- Directed by: Antonio Tibaldi
- Written by: Michael Boston
- Starring: Ryan Phillippe; Nastassja Kinski; John Savage; Tyrin Turner; Jenny Lewis; Shirley Knight;
- Music by: Stewart Copeland
- Production company: Jazz Pictures Inc.
- Release date: June 1997;
- Running time: 105 minutes
- Country: United States
- Language: English

= Little Boy Blue (1997 film) =

Little Boy Blue is a 1997 independent drama film directed by Antonio Tibaldi. The film stars Ryan Phillippe as Jimmy West, a teenager caught in the abusive control of his father, Ray West (John Savage), a Vietnam War veteran. Set in rural Texas, the story explores themes of family dysfunction, abuse, and abduction, culminating in revelations about Jimmy's past and violent confrontations within the family. The film premiered at the Italian festival Mystfest in June 1997 and was later shown in the United States at the Hamptons International Film Festival in October 1997.

==Plot==
In the isolated backwoods of Texas lives the deeply dysfunctional West family: Ray, a psychotic Vietnam War veteran; his compliant wife, Kate; and their 19-year-old son, Jimmy, who is confined to a warehouse separate from the main house. Outwardly, Ray and Kate appear to run a normal bar and raise their two sons, but behind closed doors, Ray is violently abusive. He exerts a shocking control over Jimmy, even pressuring him into a disturbing sexual relationship and taunting him with the nickname "Little Boy Blue."

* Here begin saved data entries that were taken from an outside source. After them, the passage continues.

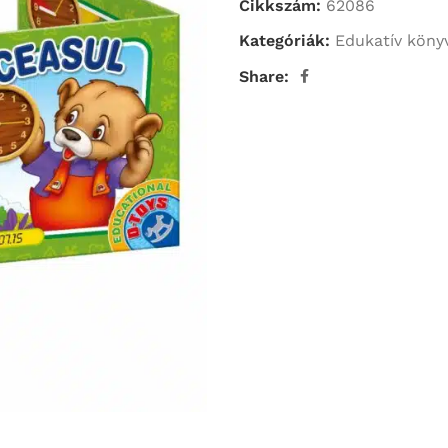
Cikkszám:
62086
Kategóriák:
Edukatív köny
Share: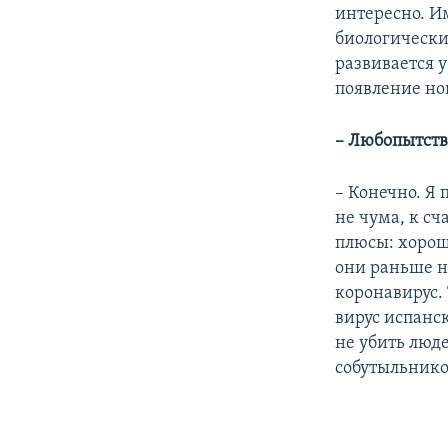
интересно. И
биологически
развивается у
появление н
– Любопытств
– Конечно. Я 
не чума, к сч
плюсы: хорошо
они раньше н
коронавирус.
вирус испанск
не убить люд
собутыльнико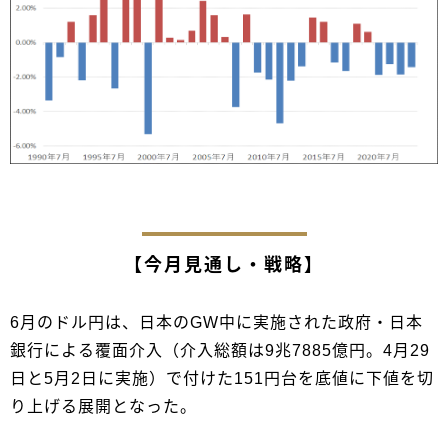
【今月見通し・戦略】
6月のドル円は、日本のGW中に実施された政府・日本
銀行による覆面介入（介入総額は9兆7885億円。4月29
日と5月2日に実施）で付けた151円台を底値に下値を切
り上げる展開となった。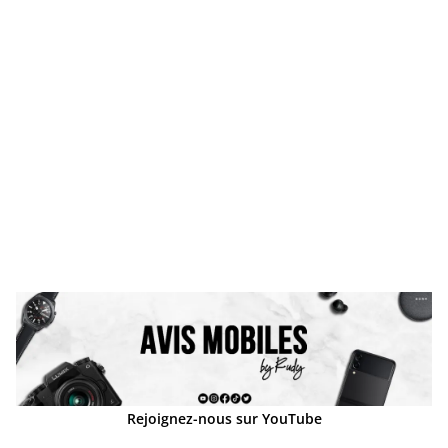
Rejoignez-nous sur YouTube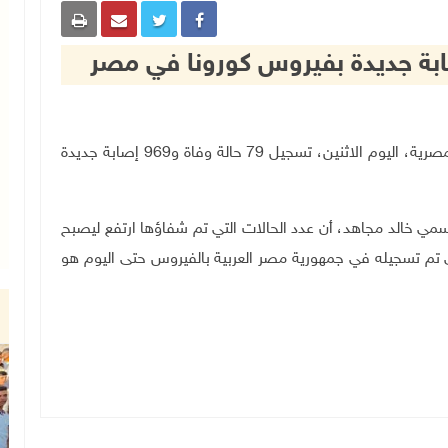
القاهرة 6-7-2020 وفا- أعلنت وزارة الصحة والسكان المصرية، اليوم الاثنين، تسجيل 79 حالة وفاة و969 إصابة جديدة
ي خالد مجاهد، أن عدد الحالات التي تم شفاؤها ارتفع ليصبح
 الذي تم تسجيله في جمهورية مصر العربية بالفيروس حتى اليوم هو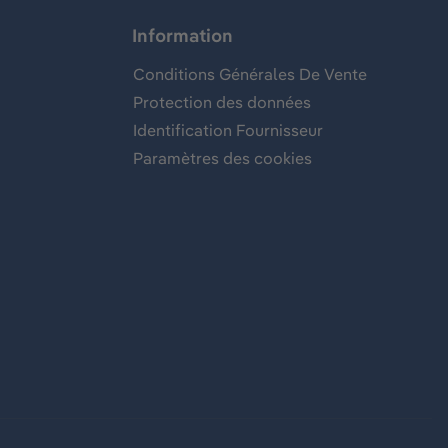
Information
Conditions Générales De Vente
Protection des données
Identification Fournisseur
Paramètres des cookies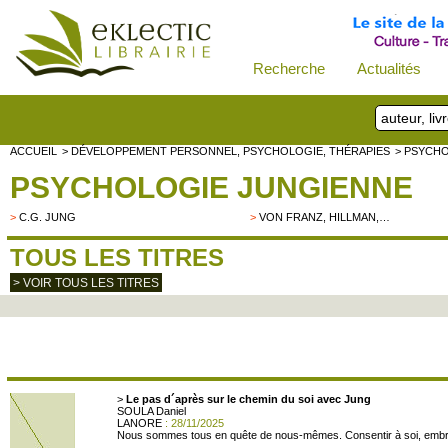
Recherche
Actualités
ACCUEIL
> DÉVELOPPEMENT PERSONNEL, PSYCHOLOGIE, THÉRAPIES
> PSYCH
PSYCHOLOGIE JUNGIENNE
>
C.G. JUNG
>
VON FRANZ, HILLMAN,…
TOUS LES TITRES
> VOIR TOUS LES TITRES
>
Le pas d´après sur le chemin du soi avec Jung
SOULA Daniel
LANORE
: 28/11/2025
Nous sommes tous en quête de nous-mêmes. Consentir à soi, embrasser 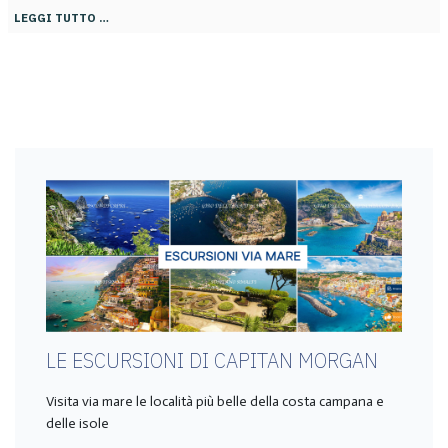
LEGGI TUTTO …
LE ESCURSIONI DI CAPITAN MORGAN
Visita via mare le località più belle della costa campana e
delle isole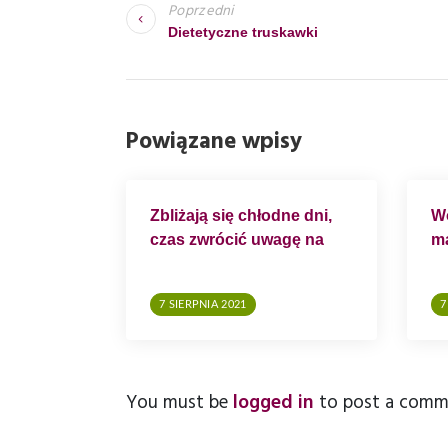
A
Poprzedni
W
Dietetyczne truskawki
I
G
A
Powiązane wpisy
C
J
A
Zbliżają się chłodne dni,
Wo
czas zwrócić uwagę na
ma
W
odporność organizmu
P
I
7 SIERPNIA 2021
7
S
U
You must be
logged in
to post a comm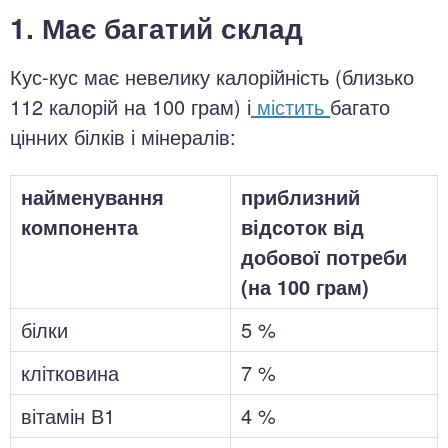
1. Має багатий склад
Кус-кус має невелику калорійність (близько
112 калорій на 100 грам) і
містить
багато
цінних білків і мінералів:
найменування
приблизний
компонента
відсоток від
добової потреби
(на 100 грам)
білки
5 %
клітковина
7 %
вітамін В1
4 %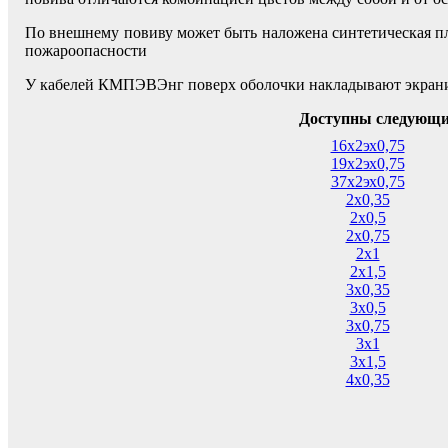
По внешнему повиву может быть наложена синтетическая п
пожароопасности
У кабелей КМПЭВЭнг поверх оболочки накладывают экрани
Доступны следующи
16х2эх0,75
19х2эх0,75
37х2эх0,75
2х0,35
2х0,5
2х0,75
2х1
2х1,5
3х0,35
3х0,5
3х0,75
3х1
3х1,5
4х0,35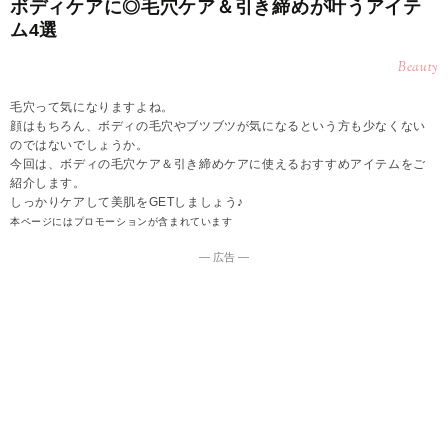
ボディケアに◎毛穴ケア＆引き締めが叶うアイテ
ム4選
Beauty
毛穴って気になりますよね。
顔はもちろん、ボディの毛穴やブツブツが気になるという方も少なくない
のではないでしょうか。
今回は、ボディの毛穴ケア＆引き締めケアに使えるおすすめアイテムをご
紹介します。
しっかりケアして美肌をGETしましょう♪
本ページにはプロモーションが含まれています
― 広告 ―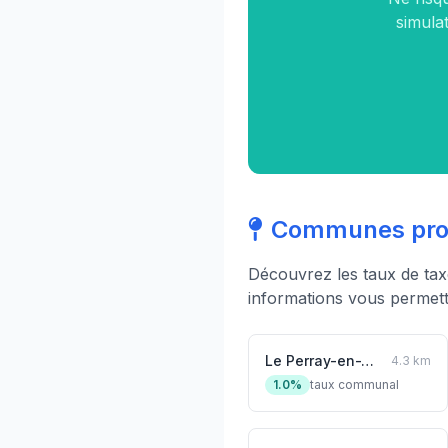
simulat
Communes proch
Découvrez les taux de ta
informations vous permett
Le Perray-en-Yvelines
4.3 km
1.0%
taux communal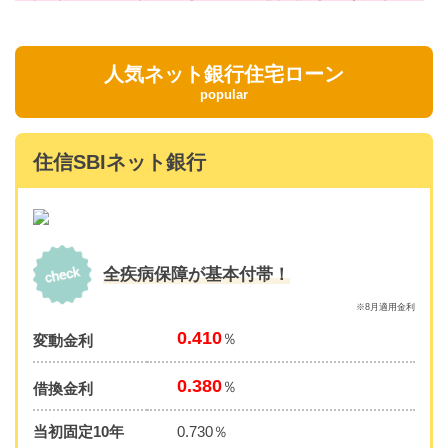
人気ネット銀行住宅ローン
popular
住信SBIネット銀行
全疾病保障が基本付帯！
※8月適用金利
0.410
％
変動金利
0.380
％
借換金利
当初固定10年
0.730％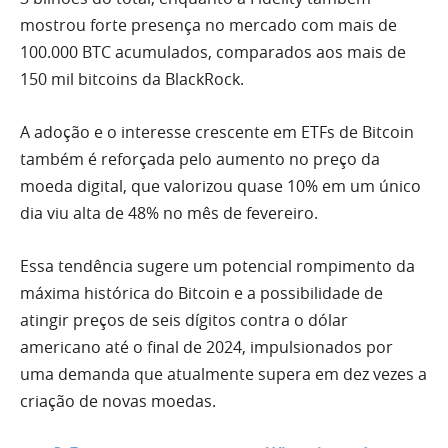
mostrou forte presença no mercado com mais de
100.000 BTC acumulados, comparados aos mais de
150 mil bitcoins da BlackRock.
A adoção e o interesse crescente em ETFs de Bitcoin
também é reforçada pelo aumento no preço da
moeda digital, que valorizou quase 10% em um único
dia viu alta de 48% no mês de fevereiro.
Essa tendência sugere um potencial rompimento da
máxima histórica do Bitcoin e a possibilidade de
atingir preços de seis dígitos contra o dólar
americano até o final de 2024, impulsionados por
uma demanda que atualmente supera em dez vezes a
criação de novas moedas.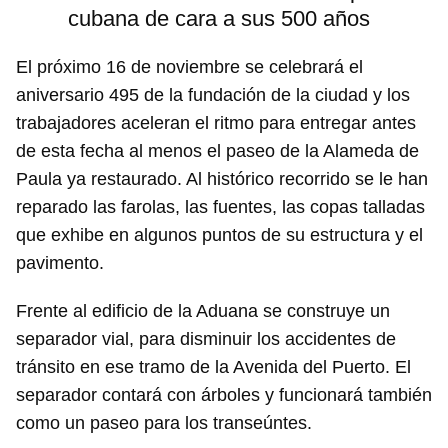
cubana de cara a sus 500 años
El próximo 16 de noviembre se celebrará el
aniversario 495 de la fundación de la ciudad y los
trabajadores aceleran el ritmo para entregar antes
de esta fecha al menos el paseo de la Alameda de
Paula ya restaurado. Al histórico recorrido se le han
reparado las farolas, las fuentes, las copas talladas
que exhibe en algunos puntos de su estructura y el
pavimento.
Frente al edificio de la Aduana se construye un
separador vial, para disminuir los accidentes de
tránsito en ese tramo de la Avenida del Puerto. El
separador contará con árboles y funcionará también
como un paseo para los transeúntes.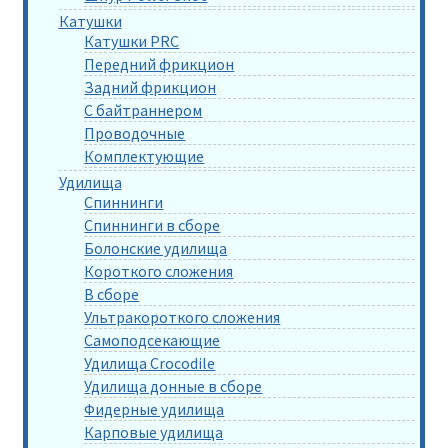
Катушки
Катушки PRC
Передний фрикцион
Задний фрикцион
С байтраннером
Проводочные
Комплектующие
Удилища
Спиннинги
Спиннинги в сборе
Болонские удилища
Короткого сложения
В сборе
Ультракороткого сложения
Самоподсекающие
Удилища Crocodile
Удилища донные в сборе
Фидерные удилища
Карповые удилища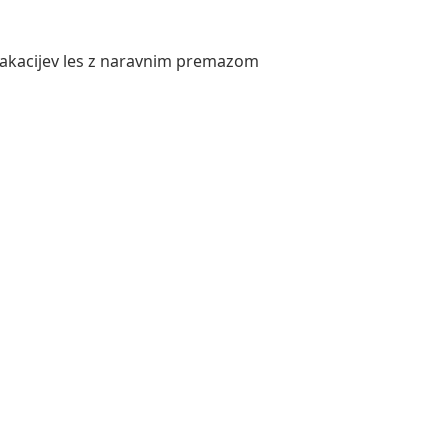
n akacijev les z naravnim premazom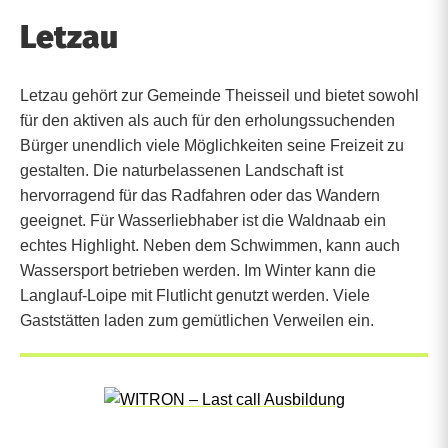
Letzau
Letzau gehört zur Gemeinde Theisseil und bietet sowohl
für den aktiven als auch für den erholungssuchenden
Bürger unendlich viele Möglichkeiten seine Freizeit zu
gestalten. Die naturbelassenen Landschaft ist
hervorragend für das Radfahren oder das Wandern
geeignet. Für Wasserliebhaber ist die Waldnaab ein
echtes Highlight. Neben dem Schwimmen, kann auch
Wassersport betrieben werden. Im Winter kann die
Langlauf-Loipe mit Flutlicht genutzt werden. Viele
Gaststätten laden zum gemütlichen Verweilen ein.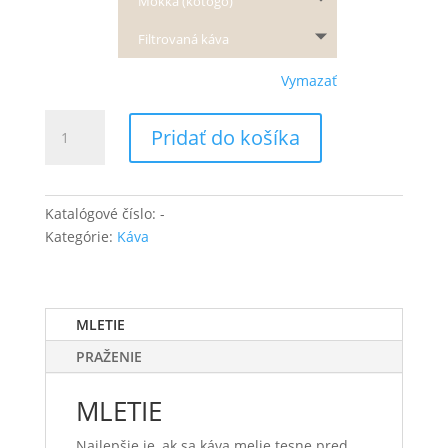
Mokka (koťogo)
Filtrovaná káva
Vymazať
množstvo
Pridať do košíka
KÁVOVÁ
PERMANENTKA
čerstvá
káva
Katalógové číslo:
-
vo
Kategórie:
Káva
zvýhodnenej
cene
Od
MLETIE
19
eur/kg
PRAŽENIE
MLETIE
Najlepšie je, ak sa káva melie tesne pred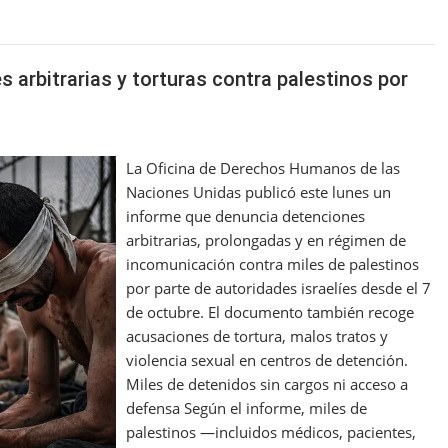
e
 arbitrarias y torturas contra palestinos por
La Oficina de Derechos Humanos de las
Naciones Unidas publicó este lunes un
informe que denuncia detenciones
arbitrarias, prolongadas y en régimen de
incomunicación contra miles de palestinos
por parte de autoridades israelíes desde el 7
de octubre. El documento también recoge
acusaciones de tortura, malos tratos y
violencia sexual en centros de detención.
Miles de detenidos sin cargos ni acceso a
defensa Según el informe, miles de
palestinos —incluidos médicos, pacientes,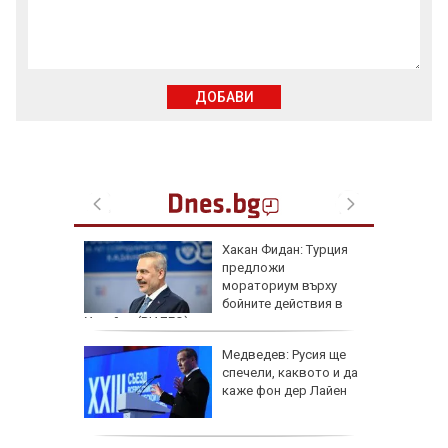
ДОБАВИ
артофи
Хакан Фидан: Турция
кашкавал
предложи
мораториум върху
бойните действия в
Украйна (ВИДЕО)
: Как да
Медведев: Русия ще
пасните
спечели, каквото и да
каже фон дер Лайен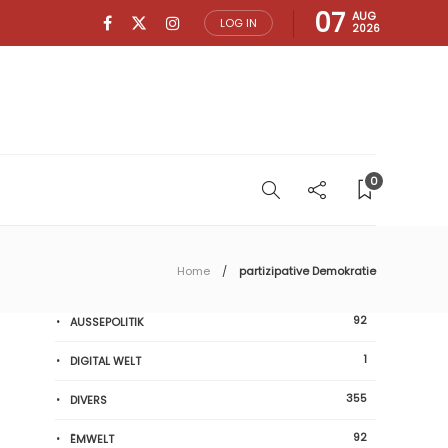
07
AUG
LOG IN
2026
0
Home
partizipative Demokratie
92
AUSSEPOLITIK
1
DIGITAL WELT
355
DIVERS
92
ËMWELT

Jimmy's life is further complicated when he talks with his girlfriend, Traci Connor, about his future. Offered a full college scholarship, he declines, feeling responsible for protecting his younger brothers from their father's wrath. Although Traci understands his sense of duty, their conflicting priorities ultimately lead to the end of their relationship.

As the story unfolds, Ray's dark past begins to surface. When a stranger visits the bar seeking friendship, Ray grows suspicious and ends up killing a man who appears to be a private detective. Jimmy grows increasingly wary of his father's potential for murder. One night, he urges Kate to take the boys and leave Ray, but she refuses out of fear, unable to imagine surviving in the remote, threatening environment. Tensions rise when Ray discovers Kate comforting Jimmy in the warehouse, demanding that they reveal the truth to him, though Kate manages to calm him.

The following morning, Jimmy visits Traci to say goodbye, revealing the full extent of Ray's abusive and controlling behavior. He explains that he cannot abandon his brothers to Ray's violent tendencies. On his return, he encounters Ray, who confronts him and instigates a violent struggle, one Ray has anticipated for some time. Afterward, Jimmy disappears, leaving the town and his family's fate uncertain.

Meanwhile, a mysterious woman, Doris Knight, arrives in town searching for her missing private detective. Her investigation uncovers a horrifying secret: nineteen years earlier, she had met Ray when he accepted a ride from her family. After complimenting their baby boy and engaging in friendly conversation, Ray brutally attacked her husband, abducted their son, and left her for dead. The traumatic memory resurfaces as she recounts the story to the police, revealing the connection to Jimmy and the "Little Boy Blue" book.

Determined to confront Ray, Doris slips past police supervision and arrives at the West home. With the boys at the lake and Kate searching the warehouse for Jimmy, Doris finds Ray and shoots him, then enters the warehouse where Kate hides. Overcome by grief upon seeing the "Little Boy Blue" book, she kills Kate without remorse. The boys, emerging from their hiding place, are intercepted by a police officer. Doris attempts to shoot him but is killed by police fire.

The aftermath exposes the full extent of Ray's crimes. The police discover a hidden chamber beneath the family's minivan, where Jimmy is found unconscious, tied to a wooden structure and severely beaten. As he is rescued and loaded into an ambulance, Jimmy envisions a hopeful future: married to Traci, raising children, and serving as a policeman. Gradually waking from his vision, he reassures his sons that he will never abandon them. The story concludes with the ambulance driving away, signaling Jimmy's survival and the promise of a safer life ahead.

==Cast==
- Ryan Phillippe as Jimmy "Little Boy Blue" West
- John Savage as Ray West
- Nastassja Kinski as Kate West
- Adam Burke as Mikey West
- Devon Michael as Mark West
- Jenny Lewis as Traci Connor
- Shirley Knight as Doris Knight
- Tyrin Turner as Nate Carr
- Gail Cronauer as Motel Clerk

==Release==
Little Boy Blue premiered at the Italian film festival Mystfest in June 1997. In the United States, the film was first shown at Hamptons International Film Festival in October 1997.

===DVD release===
- Studio: Lions Gate Home Ent. DVD
- Release date: July 11, 2006
- Run time: 99 minutes

The DVD release of the film contains no extra features, and is only available in a fullscreen format. There are no plans to re-release the film on DVD/Blu-ray in widescreen format.